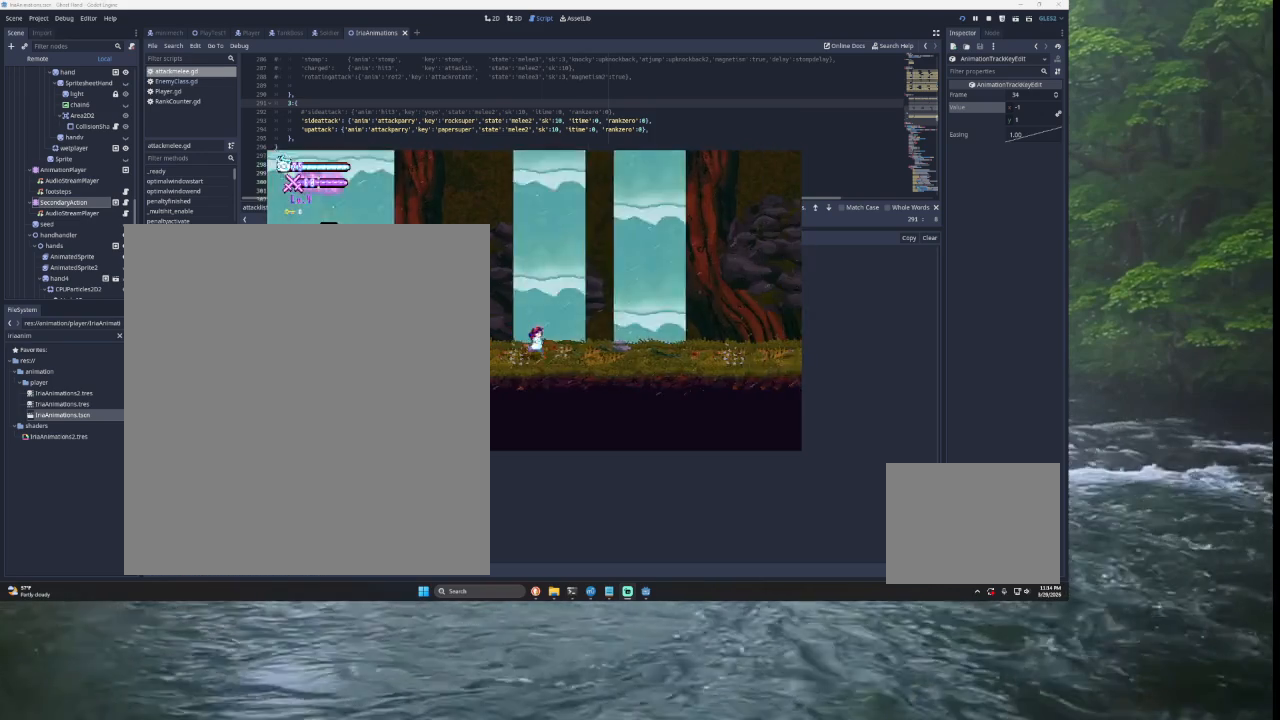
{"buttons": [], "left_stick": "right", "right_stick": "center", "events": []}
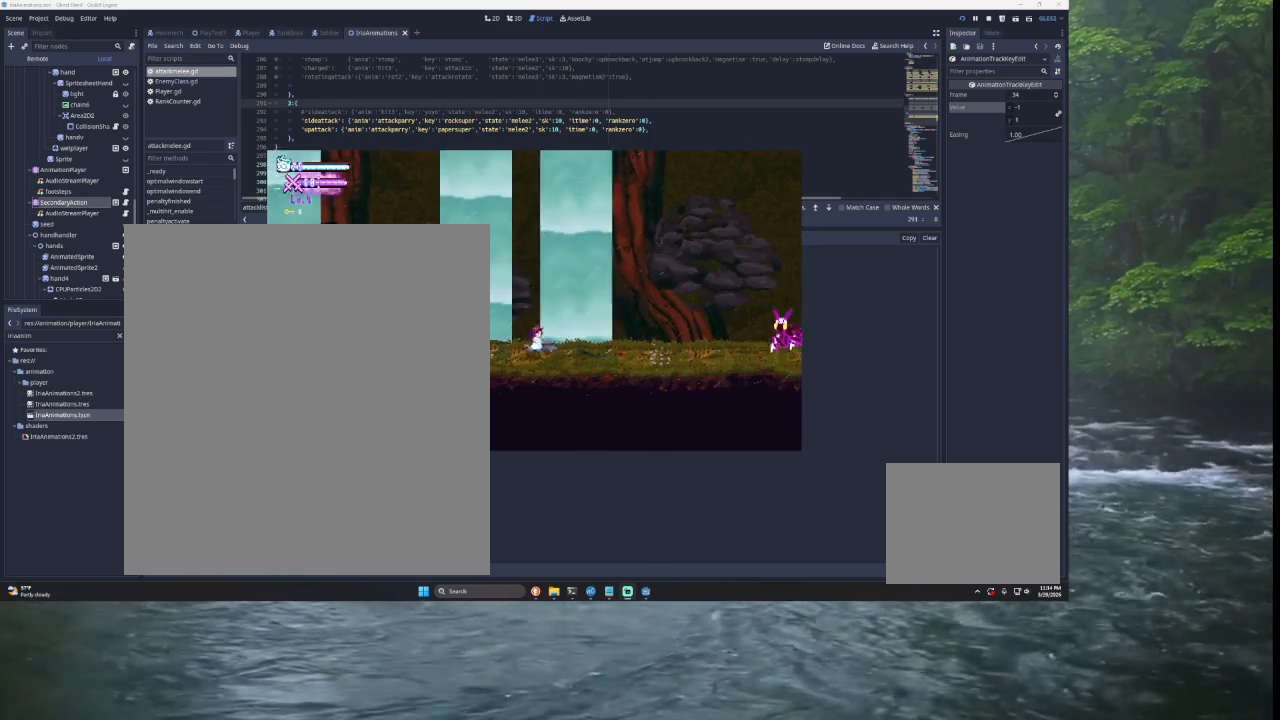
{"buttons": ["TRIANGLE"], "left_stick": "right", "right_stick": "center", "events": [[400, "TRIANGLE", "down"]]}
----------------
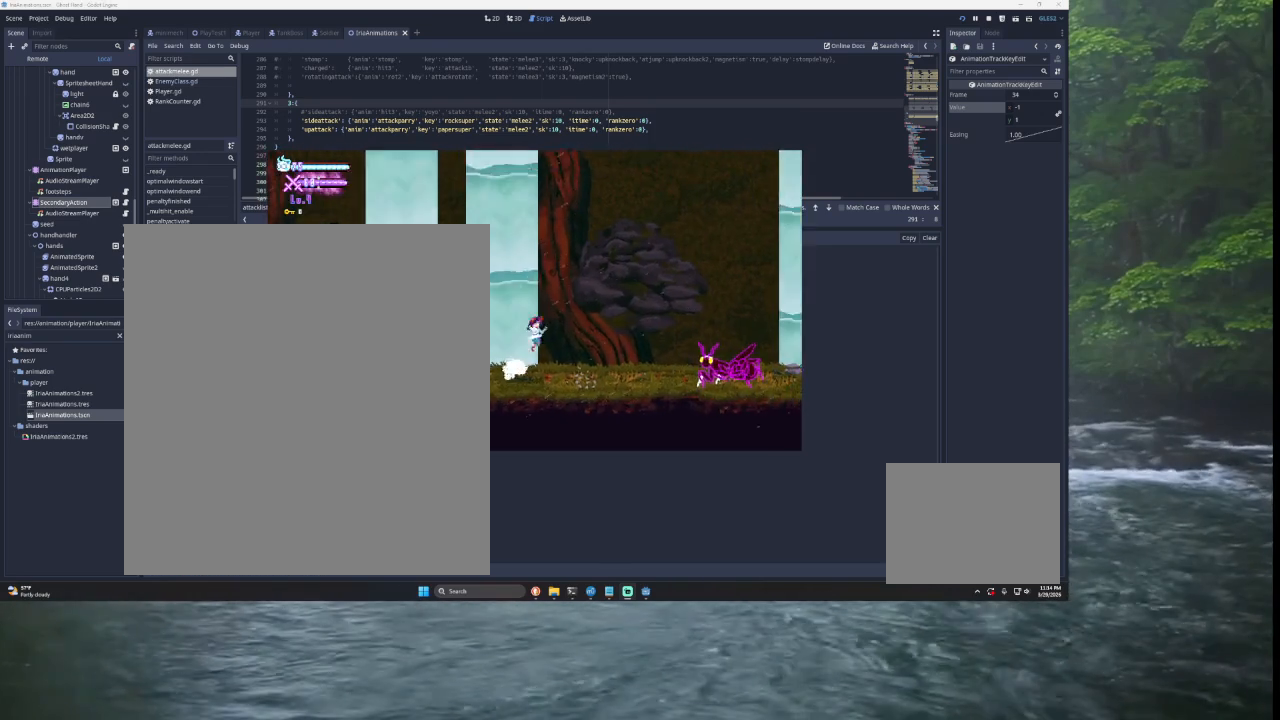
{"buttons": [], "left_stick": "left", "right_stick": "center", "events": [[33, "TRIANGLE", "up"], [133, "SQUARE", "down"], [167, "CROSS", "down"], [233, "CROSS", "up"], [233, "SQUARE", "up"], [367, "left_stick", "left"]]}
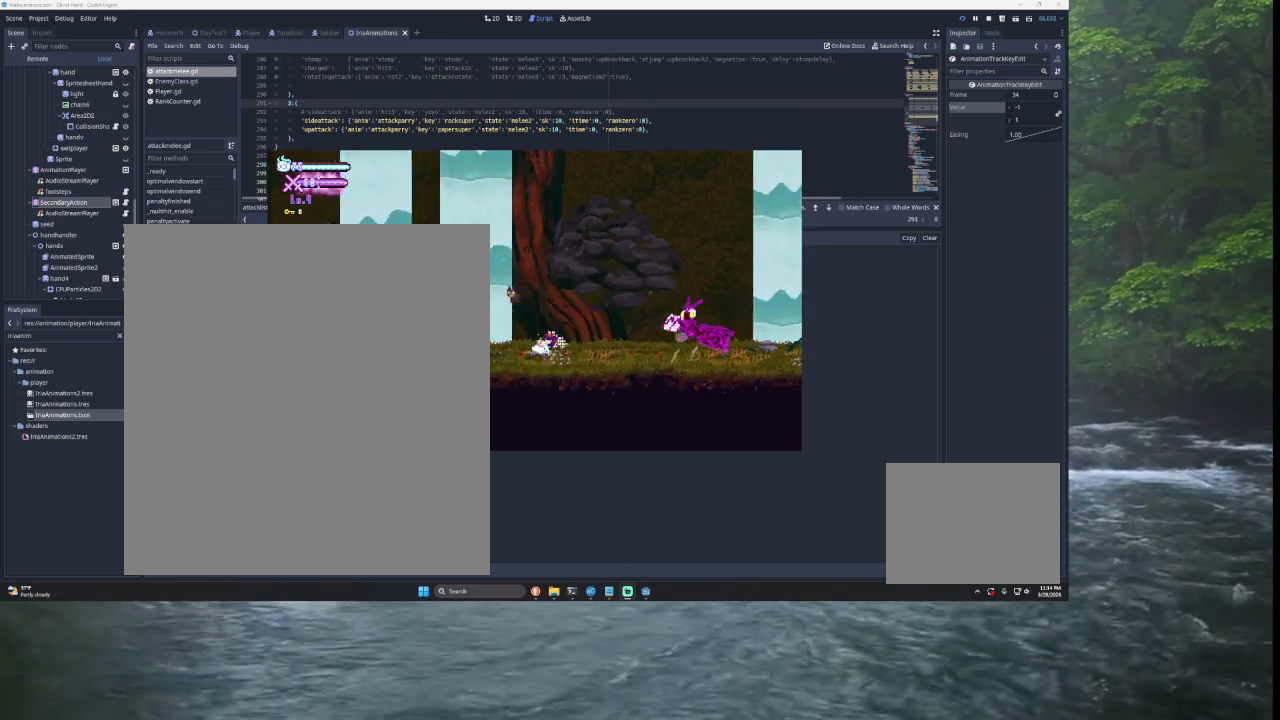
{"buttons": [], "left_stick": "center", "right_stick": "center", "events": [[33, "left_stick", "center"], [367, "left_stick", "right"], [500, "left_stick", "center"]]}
----------------
- WORK TO BE COMPLETED -
Look through the lines above and collect those with the word "TRIANGLE".

- ANSWER TO THIS EXERCISE -
{"buttons": ["TRIANGLE"], "left_stick": "right", "right_stick": "center", "events": [[400, "TRIANGLE", "down"]]}
{"buttons": [], "left_stick": "left", "right_stick": "center", "events": [[33, "TRIANGLE", "up"], [133, "SQUARE", "down"], [167, "CROSS", "down"], [233, "CROSS", "up"], [233, "SQUARE", "up"], [367, "left_stick", "left"]]}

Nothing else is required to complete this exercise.